Limitations: Attrition of subjects at different stages was the main limitation of the study. However the effect of enalapril on reduction of proteinuria could be demonstrated at all stages of follow up and was significant after the first 3 months (Figure 3).

At present chronic kidney disease attributed to environmental toxins has been reported from many parts of the world [3]. This study is limited to a sample of individuals from Sri Lanka, diagnosed as having chronic kidney disease attributed to environmental nephrotoxins. However, these results may have implications for treatment of people living in other parts of the world, who have chronic kidney disease due to longterm exposure to environmental toxins such as heavy metals and pesticides. Further studies are needed in different settings to investigate the efficacy of ACE inhibitors in delaying the progress of CKDn.

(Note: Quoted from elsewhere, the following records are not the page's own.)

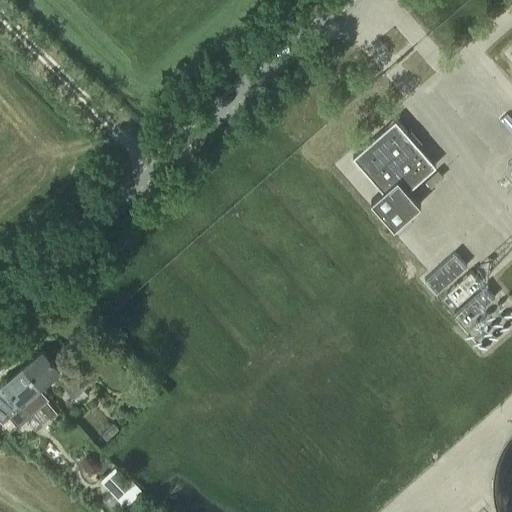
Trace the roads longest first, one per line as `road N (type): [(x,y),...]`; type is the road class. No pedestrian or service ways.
road 1 (tertiary): [(0,304),(347,0)]
road 2 (track): [(153,170),(0,16)]
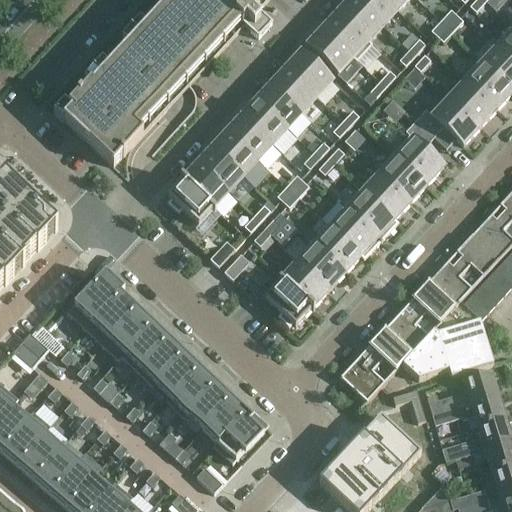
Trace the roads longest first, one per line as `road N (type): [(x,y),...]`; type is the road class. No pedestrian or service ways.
road 1 (residential): [(511,155),(290,392)]
road 2 (residential): [(115,228),(324,0)]
road 3 (residential): [(290,392),(115,228)]
road 4 (residential): [(3,124),(117,0)]
road 5 (residential): [(0,318),(100,214)]
road 6 (residential): [(248,511),(301,448),(290,392)]
road 7 (residential): [(100,214),(3,124)]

Enalapril reduces the mean albumin to creatinine ratio at the end and throughout the study period. The blood pressure reduction was similar in groups, the enalapril and the placebo group; the beneficial effect of enalapril on proteinuria reduction is independent of its antihypertensive effects. Further longterm studies are needed to investigate the beneficial effect of ACE inhibitors on CKDn.

The study was funded by the World Health Organization and the National Science Foundation of Sri Lanka.

Dr. Lanka Dissanayake and Mr Sumudu Hewawasam are thanked for providing administrative support for the study.

None of the authors have any conflict of interest.